This is the final story in a weeklong series on China.
Automobile manufacturers across the world are bracing for a sweeping change. With stringent emission norms expected to take effect globally, the internal combustion engine is expected to gradually make way for electric vehicles (EVs) and hybrid electric vehicles (HEVs). According to recent JP Morgan research, the growth in EVs and HEVs is increasing rapidly, and by the year 2025, they will account for about 30 percent of all vehicle sales globally.
To place things in perspective, there were less than one million plug-in electric vehicle sales (PEVs) in 2016—accounting for 1 percent of global automobile sales. However, by 2025, the report estimates this number will near 8.4 million vehicles, translating into a 7.7 percent market share.
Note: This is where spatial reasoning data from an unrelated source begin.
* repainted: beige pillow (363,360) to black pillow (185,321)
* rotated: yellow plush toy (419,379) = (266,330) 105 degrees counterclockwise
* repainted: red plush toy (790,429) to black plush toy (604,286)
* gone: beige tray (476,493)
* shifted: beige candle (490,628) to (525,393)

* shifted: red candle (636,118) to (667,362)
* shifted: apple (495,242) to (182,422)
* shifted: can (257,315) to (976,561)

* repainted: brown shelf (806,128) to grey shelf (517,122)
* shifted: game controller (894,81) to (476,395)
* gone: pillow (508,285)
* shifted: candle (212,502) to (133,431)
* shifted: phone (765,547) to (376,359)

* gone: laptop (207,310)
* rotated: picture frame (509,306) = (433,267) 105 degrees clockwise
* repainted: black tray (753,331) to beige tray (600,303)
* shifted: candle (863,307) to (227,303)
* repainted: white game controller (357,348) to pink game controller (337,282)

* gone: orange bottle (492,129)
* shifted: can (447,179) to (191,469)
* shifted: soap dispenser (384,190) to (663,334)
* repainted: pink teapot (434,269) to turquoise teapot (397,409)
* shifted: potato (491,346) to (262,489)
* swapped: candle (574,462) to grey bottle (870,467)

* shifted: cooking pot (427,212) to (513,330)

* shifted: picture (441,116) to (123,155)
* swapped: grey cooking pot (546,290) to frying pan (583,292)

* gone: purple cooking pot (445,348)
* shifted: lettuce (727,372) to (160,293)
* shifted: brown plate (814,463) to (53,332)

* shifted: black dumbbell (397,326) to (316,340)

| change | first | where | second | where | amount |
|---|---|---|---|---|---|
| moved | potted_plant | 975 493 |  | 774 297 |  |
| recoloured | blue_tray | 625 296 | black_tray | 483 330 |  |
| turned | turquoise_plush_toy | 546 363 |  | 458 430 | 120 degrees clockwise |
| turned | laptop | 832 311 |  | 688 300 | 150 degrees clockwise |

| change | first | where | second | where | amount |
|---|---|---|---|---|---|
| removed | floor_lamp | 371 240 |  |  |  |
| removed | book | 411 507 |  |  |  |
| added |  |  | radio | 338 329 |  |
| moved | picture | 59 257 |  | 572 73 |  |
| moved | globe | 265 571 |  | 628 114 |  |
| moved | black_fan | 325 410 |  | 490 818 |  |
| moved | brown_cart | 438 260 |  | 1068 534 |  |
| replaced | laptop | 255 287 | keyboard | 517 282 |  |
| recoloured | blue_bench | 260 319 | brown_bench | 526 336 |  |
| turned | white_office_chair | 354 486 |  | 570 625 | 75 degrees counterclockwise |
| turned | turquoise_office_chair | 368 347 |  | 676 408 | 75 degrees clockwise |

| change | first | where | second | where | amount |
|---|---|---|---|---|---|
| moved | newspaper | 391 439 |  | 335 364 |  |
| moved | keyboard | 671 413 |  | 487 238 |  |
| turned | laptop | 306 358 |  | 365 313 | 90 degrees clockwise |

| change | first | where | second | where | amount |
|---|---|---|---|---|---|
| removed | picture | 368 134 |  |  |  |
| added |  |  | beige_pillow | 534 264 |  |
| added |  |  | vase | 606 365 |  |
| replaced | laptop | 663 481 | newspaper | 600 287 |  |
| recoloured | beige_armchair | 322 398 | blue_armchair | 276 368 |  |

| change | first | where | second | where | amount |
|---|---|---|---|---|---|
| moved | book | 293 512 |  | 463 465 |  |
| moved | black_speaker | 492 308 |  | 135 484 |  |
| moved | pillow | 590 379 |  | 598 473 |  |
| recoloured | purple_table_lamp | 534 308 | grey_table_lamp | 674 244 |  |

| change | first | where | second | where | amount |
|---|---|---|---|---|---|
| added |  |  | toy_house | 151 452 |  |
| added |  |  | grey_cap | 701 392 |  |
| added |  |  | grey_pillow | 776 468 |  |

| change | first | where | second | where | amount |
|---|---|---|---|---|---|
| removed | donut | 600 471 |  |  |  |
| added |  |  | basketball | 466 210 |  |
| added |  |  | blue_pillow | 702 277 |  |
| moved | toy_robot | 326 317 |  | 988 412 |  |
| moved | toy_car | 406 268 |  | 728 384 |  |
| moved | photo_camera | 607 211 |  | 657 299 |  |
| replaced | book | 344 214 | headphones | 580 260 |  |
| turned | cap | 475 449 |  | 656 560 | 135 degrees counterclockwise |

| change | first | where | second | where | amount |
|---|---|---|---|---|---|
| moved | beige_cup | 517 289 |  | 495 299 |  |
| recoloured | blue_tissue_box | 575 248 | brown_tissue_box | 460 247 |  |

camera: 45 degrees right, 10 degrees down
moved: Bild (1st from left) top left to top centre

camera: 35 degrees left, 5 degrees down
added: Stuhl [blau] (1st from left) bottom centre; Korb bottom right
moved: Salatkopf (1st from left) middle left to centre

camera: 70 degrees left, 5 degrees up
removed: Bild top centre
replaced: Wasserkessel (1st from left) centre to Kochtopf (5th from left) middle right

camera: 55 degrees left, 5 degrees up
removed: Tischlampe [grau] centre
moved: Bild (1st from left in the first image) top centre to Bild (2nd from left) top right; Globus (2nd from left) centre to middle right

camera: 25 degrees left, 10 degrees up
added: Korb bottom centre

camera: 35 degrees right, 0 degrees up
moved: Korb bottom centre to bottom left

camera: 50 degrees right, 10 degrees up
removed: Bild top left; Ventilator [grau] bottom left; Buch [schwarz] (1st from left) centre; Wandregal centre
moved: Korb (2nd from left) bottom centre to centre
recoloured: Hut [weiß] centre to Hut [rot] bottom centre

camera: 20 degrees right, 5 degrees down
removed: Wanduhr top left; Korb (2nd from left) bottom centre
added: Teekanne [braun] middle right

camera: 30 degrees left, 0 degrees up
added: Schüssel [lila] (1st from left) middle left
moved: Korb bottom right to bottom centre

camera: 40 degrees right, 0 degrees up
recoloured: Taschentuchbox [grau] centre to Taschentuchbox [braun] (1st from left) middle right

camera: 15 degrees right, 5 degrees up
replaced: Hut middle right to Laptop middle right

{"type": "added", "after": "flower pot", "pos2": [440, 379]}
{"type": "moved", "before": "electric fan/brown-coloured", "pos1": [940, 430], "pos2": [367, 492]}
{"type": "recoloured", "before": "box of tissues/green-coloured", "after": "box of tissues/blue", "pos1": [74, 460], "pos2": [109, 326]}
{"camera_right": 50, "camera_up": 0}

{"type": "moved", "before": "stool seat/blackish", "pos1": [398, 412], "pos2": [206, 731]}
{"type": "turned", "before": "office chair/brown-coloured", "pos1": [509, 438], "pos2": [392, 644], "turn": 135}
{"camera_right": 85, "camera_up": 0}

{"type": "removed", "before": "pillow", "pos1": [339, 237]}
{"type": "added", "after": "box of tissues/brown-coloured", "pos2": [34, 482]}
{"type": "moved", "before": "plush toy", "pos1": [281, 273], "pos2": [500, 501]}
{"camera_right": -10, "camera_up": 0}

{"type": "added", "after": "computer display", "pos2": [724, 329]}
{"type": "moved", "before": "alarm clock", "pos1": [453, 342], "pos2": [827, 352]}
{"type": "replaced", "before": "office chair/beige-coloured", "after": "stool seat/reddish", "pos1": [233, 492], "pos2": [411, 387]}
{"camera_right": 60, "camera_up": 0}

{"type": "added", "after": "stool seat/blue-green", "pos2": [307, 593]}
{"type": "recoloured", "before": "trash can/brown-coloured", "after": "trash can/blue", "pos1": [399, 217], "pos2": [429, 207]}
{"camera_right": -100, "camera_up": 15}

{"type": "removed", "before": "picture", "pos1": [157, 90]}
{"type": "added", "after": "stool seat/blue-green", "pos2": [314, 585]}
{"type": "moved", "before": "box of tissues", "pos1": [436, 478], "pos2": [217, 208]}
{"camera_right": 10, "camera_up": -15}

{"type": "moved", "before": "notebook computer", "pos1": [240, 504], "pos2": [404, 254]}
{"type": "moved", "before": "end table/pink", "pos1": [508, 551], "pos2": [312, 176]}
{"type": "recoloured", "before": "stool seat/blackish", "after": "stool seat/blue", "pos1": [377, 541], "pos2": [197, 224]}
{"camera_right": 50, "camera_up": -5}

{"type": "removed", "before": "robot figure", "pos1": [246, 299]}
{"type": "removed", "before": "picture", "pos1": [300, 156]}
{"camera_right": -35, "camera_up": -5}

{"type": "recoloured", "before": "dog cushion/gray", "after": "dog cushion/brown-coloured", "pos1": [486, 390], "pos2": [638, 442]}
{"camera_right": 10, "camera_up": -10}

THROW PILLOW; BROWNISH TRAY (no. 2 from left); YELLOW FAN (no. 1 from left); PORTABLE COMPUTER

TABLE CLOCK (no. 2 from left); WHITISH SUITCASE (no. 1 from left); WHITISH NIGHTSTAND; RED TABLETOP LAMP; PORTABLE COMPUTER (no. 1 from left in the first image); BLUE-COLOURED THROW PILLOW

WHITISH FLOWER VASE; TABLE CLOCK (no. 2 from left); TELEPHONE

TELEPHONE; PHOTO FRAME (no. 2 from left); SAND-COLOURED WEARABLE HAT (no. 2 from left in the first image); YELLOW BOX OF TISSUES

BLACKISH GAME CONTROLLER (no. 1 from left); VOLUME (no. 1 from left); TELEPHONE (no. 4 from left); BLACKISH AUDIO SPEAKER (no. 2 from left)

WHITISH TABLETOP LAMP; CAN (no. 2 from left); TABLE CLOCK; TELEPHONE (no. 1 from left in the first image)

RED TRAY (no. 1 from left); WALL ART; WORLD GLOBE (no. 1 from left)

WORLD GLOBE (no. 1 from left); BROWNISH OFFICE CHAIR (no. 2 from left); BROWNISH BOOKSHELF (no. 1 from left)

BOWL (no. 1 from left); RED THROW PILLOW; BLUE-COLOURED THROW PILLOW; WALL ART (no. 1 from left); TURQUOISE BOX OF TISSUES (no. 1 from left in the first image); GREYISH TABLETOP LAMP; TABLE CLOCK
The EV market is poised to witness a significant surge, although HEVs are likely to be the market leader. HEVs combine an internal combustion engine with an electric motor. Growth in this segment by 2025 will be unprecedented—from a meager 3 percent of global market share to over 25 million vehicles or 23 percent of global sales over the same period. Therefore, by 2025, it is forecast that fossil fuel-burning vehicles will account for about 70 percent of the market share. By 2030, the figure is expected to decline to 40 percent, with a large chunk of HEV sales coming from emerging economies.
The good news for Asia is that a lot of this surge in activity is expected to be driven by Asian economies, particularly China, where the government has put in place policies and initiatives to support the development of the EV industry.
China Leads Global EV Production and Sales
According to the research, the compound annual growth rate of China’s new electric vehicle market—comprising EVs and PHEVs (plug-in hybrid electric vehicles)—is expected to hit 46 percent by 2020, with 2.5 million units produced in that year. This is half a million more units than the government’s target of having two million such units on the roads by 2020, it adds. The key drivers underpinning the surge in this segment are rapid battery cost reductions, charging facilities, new subsidies, dual-credit policies and public transport (local government policy in China requires 30 percent of all new buses to be EVs or PHEVs, for instance).
An increase in mini-EVs and a steady decrease in battery-pack prices have resulted in affordable EV offerings. Prices for mini-EVs start at around 40,000 yuan ($5,800) in China, and companies such as Beijing Auto Industry Corporation, BYD and ZhiDou are among the major producers.
East Asia Dominates Battery Production and Charging Infrastructure
A handful of Asian companies dominate the EV battery manufacturing landscape globally. Panasonic, for example, enjoys a 40 percent share globally and is followed by China’s Contemporary Amperex Technology (23 percent) and LG Chem (18 percent).
Over the last decade, battery-pack prices have steadily declined—from $1,000/kilowatt hour (kWh) in 2010 to about $210-230/kWh in 2017. This is a positive sign for the EV industry, since lower battery prices will result in more affordable product portfolios, the report notes. Once prices fall to $100/kWh, the prices of EVs and internal combustion engine-powered vehicles will be comparable and, evidently, the consumer will lean toward the former. The report forecasts that this price point will likely be achieved by 2025 or earlier.
Internal combustion engine-powered vehicles have long dominated the auto sector, and as such, fueling stations are a common feature. Likewise, one aspect that has affected increased EV adoption is the lack of a wide charging network. However, China is leading globally on this front, too. According to the report, China is targeting 4 million new charging posts and 12,000 charging stations by 2020, with investment support from state-owned enterprises. As of 2017, there were about 600,000 public charging points installed globally, with 320,000 of those in China alone, the report says.
Asia To Drive EV Momentum
PEV sales in Japan and Korea are expected to reach 384,000 by 2025—representing a market share of 6 percent in the two countries; HEVs, meanwhile, will account for about 1.8 million units, accounting for 27 percent of total sales.
General Motors recently announced plans to launch 10 heavily electrified vehicle models in China from 2021 through 2023, in addition to the 10 already planned for 2016 through 2020. Tougher fuel economy regulation in the U.S., meanwhile, will lead to automakers expanding their EV product portfolio. Although, the transition will be gradual compared to Europe, where “a dramatic move away from [internal combustion engine]-only vehicles is expected, and by 2025, only plug-in electric vehicles and HEVs will likely be sold.”
Globally, China is on track to become the global leader—both in terms of EV production and consumption. In only two years, it is expected to account for a whopping 59 percent of global sales. It may witness a slight easing in 2025 to 55 percent, but will remain comfortably ahead globally. This is a trend that is likely to play out over the next few years at least.